Oil fell $4 to $128 a barrel on Tuesday, pulled down by the stronger US dollar and concerns moves to cut Asian fuel subsidies could hurt demand growth. US crude traded down $4.01 to $128.18 a barrel in late post settlement trade, after settling down $3.34 at $128.85 in the first day of trade on the New York Mercantile Exchange this week following the US Memorial Day holiday.
London Brent crude settled down $4.06 at $128.31 a barrel. The losses came as the US dollar rose broadly after April US new-home data showed an unexpected rise, dragging oil off record highs over $135 a barrel struck last week.
Oil price have doubled in the past year as speculators pile into commodities as a hedge against inflation and the weaker dollar, extending a six-year rally as supply struggles to keep pace with rising demand in emerging economies like China.
Prices rose Monday when Royal Dutch Shell said it was forced to cut production in Nigeria after rebels from the southern Niger Delta blew up an oil pipeline. Further weakness on Tuesday came from signs some Asian countries could ease subsidies that have kept down prices, raising concern demand in the region could falter.

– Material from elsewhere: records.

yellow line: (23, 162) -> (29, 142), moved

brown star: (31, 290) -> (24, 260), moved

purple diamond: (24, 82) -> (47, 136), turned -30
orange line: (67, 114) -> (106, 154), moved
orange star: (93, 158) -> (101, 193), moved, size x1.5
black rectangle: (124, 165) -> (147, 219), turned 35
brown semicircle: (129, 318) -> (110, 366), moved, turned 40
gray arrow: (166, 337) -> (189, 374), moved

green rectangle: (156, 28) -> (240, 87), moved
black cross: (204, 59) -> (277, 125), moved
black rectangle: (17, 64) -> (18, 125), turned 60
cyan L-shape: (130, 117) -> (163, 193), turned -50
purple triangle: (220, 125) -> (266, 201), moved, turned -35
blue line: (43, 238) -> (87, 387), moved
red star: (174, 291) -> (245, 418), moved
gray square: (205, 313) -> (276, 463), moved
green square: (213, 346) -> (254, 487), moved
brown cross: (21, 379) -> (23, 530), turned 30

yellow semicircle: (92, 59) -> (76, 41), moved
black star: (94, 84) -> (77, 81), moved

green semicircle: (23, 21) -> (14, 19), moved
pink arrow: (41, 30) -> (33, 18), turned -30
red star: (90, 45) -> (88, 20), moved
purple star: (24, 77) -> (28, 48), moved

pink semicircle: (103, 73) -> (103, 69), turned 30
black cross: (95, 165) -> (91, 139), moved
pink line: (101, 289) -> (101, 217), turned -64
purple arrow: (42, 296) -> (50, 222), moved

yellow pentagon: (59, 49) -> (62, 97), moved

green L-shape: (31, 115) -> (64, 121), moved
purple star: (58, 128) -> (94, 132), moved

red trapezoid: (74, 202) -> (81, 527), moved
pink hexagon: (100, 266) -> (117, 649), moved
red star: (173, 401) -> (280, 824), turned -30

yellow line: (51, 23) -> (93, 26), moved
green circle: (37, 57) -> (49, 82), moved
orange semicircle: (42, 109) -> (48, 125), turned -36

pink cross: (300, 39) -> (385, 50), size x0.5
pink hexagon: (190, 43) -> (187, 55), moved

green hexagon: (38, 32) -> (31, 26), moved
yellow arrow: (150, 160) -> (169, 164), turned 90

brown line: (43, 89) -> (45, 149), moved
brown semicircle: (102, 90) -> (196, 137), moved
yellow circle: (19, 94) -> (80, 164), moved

Demand in top consumer the United States is already under pressure from high prices. "Crude is looking toppy due to very obvious demand destruction in the US and impending demand fall off in Asia," said Nauman Barakat, senior vice president at Macquarie Futures USA.
Over the past week Indonesia, Taiwan, Sri Lanka and Bangladesh have either raised regulated fuel prices or pledged that they will, forced into unpopular action by the unsustainable cost of subsidies.
The weakness in demand has helped pull down near-term prices against crude futures five years out and beyond, where some analysts are concerned resource management in producer countries could keep supply under pressure.
Surging fuel costs have caused a wave of protests across the globe, with convoys of trucks converging on London on Tuesday. French fishermen have blocked road and rail access to the fuel depot of France's largest oil refinery at Gonfreville, owned by Total.
Rising prices have prompted some oil consuming nations to call on Opec to ramp up production. Members of the cartel insist speculators, not a shortfall in supply, is driving prices and say they will not meet ahead of their scheduled meeting in September to discuss output policy.